The EPA has accused VW of installing software in their diesel cars to deliberately reduce levels of nitrous oxide during emission testing.  When the software is disabled, some VW diesels emit nitrous oxide levels 40 times greater than legislated limits.

The EPA are seeking an eye-watering fine of $18 billion. 

VW will join Caterpillar, Volvo, Ford and Honda in the naughty boys room as these too have also employed so called ‘defeat devices’ in the past.

In recent years there has been a change in the method of measuring emission data. The previous method (left) measured the actual emission. It was expensive, moderately accurate, and required an mechanic to receive a short exposure to dense emissions.

The new tool (right) plugs into the car computer checks whether the software and hardware controlling the emissions are working properly. If they are, it is then assumed that the actual emission is within standard. It is quicker and safer.

Now, it turns out, that if you use the old-fashioned approach to measurement without alerting the car’s computer, the regulation-busting NOx levels are evident.

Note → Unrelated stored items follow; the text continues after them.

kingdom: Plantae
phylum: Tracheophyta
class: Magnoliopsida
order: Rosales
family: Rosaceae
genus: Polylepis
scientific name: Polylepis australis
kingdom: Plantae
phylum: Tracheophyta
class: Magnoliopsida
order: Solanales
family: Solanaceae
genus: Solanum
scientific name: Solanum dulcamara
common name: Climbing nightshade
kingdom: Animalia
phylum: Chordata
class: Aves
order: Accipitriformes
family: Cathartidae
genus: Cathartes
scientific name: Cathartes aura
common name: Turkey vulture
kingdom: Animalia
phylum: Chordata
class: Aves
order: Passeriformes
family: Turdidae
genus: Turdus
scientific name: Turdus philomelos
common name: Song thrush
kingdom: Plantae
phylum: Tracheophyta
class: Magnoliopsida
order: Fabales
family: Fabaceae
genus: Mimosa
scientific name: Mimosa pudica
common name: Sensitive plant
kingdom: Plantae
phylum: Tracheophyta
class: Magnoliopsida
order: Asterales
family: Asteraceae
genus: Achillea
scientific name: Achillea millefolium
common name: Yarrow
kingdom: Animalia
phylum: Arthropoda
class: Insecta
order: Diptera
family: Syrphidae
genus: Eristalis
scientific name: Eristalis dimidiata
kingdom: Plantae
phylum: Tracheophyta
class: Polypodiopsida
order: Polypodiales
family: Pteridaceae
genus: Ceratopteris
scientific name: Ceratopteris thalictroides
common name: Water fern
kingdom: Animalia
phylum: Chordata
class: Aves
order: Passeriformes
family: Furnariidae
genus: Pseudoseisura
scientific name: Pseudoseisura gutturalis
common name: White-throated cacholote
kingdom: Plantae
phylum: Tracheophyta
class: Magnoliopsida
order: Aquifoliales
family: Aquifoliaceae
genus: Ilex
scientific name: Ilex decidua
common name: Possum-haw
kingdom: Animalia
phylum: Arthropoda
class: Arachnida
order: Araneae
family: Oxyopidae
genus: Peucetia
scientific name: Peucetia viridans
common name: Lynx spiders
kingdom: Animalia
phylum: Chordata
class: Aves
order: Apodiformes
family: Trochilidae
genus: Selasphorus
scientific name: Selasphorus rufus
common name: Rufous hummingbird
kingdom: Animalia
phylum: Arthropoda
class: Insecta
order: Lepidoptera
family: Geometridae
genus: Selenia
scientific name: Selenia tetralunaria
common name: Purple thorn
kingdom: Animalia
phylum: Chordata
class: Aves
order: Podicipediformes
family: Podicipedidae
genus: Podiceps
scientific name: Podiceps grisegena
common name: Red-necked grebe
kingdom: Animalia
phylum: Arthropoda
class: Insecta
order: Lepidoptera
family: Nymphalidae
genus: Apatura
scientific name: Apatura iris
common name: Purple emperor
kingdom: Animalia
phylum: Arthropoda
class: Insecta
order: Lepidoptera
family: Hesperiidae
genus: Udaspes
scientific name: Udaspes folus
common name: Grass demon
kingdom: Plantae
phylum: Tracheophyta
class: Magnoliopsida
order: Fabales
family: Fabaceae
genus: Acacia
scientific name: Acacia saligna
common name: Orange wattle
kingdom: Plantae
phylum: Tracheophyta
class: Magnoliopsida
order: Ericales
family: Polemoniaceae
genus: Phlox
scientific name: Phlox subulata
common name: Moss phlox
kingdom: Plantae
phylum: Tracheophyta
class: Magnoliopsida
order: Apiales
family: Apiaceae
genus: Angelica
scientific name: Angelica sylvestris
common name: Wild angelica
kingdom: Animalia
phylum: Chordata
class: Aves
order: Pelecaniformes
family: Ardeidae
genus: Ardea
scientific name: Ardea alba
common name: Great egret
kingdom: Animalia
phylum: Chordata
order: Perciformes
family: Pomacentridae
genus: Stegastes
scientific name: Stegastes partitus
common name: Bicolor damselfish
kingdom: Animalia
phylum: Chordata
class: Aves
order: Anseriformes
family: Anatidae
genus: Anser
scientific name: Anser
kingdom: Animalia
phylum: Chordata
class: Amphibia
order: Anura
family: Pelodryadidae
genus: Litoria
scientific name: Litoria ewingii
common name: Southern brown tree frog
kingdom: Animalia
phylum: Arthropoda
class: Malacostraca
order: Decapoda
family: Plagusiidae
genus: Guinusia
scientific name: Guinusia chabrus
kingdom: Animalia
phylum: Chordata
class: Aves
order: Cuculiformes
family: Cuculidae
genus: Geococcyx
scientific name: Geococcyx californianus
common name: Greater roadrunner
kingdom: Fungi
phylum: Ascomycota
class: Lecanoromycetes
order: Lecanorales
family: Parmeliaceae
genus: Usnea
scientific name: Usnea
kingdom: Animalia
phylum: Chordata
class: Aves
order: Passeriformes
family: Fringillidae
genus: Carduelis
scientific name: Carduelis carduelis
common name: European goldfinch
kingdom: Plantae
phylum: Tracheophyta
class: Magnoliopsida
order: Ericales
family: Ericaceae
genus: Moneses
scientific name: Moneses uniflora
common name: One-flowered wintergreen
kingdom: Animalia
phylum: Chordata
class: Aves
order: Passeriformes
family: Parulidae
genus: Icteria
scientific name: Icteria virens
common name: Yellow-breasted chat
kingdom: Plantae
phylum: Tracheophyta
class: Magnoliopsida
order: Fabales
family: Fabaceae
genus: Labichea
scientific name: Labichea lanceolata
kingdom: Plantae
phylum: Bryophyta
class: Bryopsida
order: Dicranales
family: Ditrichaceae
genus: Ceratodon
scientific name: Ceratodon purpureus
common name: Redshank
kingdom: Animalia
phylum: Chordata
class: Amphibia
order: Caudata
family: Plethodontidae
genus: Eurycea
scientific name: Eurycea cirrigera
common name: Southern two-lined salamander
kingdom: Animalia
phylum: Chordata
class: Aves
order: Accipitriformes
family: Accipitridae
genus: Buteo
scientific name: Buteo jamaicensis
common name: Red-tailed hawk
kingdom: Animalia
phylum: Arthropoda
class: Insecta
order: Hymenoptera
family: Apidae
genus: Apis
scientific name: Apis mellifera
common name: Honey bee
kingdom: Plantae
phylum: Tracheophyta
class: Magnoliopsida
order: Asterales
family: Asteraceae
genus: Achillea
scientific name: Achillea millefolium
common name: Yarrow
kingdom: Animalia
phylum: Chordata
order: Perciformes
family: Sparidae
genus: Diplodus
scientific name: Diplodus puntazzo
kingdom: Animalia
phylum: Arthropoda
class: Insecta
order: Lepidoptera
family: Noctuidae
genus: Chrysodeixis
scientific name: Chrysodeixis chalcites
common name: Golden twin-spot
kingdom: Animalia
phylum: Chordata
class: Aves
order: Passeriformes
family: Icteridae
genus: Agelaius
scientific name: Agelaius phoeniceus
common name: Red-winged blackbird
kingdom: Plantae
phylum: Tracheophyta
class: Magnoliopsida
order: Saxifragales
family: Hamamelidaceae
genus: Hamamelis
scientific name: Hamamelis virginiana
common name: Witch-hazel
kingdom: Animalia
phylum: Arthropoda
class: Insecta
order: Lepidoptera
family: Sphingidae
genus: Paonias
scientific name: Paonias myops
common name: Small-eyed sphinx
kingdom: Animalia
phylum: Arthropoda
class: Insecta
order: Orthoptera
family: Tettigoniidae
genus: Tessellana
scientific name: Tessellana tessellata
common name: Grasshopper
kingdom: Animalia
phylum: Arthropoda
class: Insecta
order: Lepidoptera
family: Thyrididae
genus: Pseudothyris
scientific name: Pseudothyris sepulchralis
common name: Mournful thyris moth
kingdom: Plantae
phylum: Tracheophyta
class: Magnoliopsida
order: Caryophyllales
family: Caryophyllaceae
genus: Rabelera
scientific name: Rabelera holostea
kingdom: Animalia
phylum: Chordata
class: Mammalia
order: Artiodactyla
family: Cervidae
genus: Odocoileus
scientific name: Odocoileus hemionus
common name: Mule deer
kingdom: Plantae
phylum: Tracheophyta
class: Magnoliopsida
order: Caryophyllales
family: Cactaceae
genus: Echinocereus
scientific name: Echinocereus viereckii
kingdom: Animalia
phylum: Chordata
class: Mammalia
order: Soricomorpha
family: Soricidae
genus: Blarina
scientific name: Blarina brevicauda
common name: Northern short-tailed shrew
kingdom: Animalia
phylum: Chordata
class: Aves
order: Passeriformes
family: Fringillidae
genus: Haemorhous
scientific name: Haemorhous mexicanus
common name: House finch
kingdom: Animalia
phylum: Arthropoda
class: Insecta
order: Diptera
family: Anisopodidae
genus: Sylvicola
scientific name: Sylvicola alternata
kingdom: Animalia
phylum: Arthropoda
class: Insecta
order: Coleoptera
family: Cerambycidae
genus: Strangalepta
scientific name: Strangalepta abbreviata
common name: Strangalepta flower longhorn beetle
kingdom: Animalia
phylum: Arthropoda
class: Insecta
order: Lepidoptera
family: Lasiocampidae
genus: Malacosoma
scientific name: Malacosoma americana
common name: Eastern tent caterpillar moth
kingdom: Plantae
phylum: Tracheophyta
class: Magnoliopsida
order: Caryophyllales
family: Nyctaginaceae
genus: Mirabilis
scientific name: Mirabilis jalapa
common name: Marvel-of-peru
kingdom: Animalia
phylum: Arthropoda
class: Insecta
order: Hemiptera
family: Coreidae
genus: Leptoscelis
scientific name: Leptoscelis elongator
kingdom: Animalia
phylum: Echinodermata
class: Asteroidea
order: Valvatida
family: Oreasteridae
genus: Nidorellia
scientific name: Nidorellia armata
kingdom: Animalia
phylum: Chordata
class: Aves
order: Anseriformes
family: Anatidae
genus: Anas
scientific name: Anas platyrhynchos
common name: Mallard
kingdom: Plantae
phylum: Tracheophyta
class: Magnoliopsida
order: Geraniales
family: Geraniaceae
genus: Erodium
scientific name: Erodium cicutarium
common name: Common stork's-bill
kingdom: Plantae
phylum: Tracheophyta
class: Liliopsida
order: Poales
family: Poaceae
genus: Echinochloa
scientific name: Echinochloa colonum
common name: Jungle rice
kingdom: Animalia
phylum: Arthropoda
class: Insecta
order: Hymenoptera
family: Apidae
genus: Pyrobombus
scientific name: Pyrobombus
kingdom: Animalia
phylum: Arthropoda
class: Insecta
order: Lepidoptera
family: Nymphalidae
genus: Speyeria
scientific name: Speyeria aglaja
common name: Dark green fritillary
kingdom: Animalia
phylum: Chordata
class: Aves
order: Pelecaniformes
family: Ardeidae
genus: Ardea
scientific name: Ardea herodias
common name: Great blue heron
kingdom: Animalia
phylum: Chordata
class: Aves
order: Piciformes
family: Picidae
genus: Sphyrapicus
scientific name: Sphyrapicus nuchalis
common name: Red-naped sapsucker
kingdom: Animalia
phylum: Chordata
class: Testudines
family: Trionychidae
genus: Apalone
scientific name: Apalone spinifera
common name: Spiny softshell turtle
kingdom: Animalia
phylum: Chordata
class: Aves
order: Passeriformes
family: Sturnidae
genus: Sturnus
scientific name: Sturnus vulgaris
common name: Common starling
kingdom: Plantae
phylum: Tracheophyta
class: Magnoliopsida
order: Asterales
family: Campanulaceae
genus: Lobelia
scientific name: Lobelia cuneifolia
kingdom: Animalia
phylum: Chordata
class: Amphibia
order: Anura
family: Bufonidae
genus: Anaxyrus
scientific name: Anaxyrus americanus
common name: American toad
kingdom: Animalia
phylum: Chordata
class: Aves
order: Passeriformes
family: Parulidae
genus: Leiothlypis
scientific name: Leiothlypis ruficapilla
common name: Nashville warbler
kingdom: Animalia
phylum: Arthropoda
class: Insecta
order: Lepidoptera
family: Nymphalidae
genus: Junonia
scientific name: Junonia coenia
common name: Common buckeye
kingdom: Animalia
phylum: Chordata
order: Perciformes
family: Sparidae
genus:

So, surely then, if these pollutants are so damaging, wouldn’t you put a process in place to monitor the efficacy of the software? For example, doesn't make sense to randomly check the actual emission of, say, every 20th vehicle? This is standard practice in manufacturing.

Apparently not. 

Here’s the take away for Executives.

Despite your best endeavours, you may have 'defeat devices' installed in your organisation. To ensure this is not the case, you have to engage the source data.

What does this mean?

  • Even if your Net Promotor Score is a whopping 80%, you, personally, should still verify the data by engaging with customers.
  • Even if your employee engagement surveys tell you things couldn’t be better, you still need to confirm this by walking, talking and listening.

If it’s important to you, you have to engage the source data.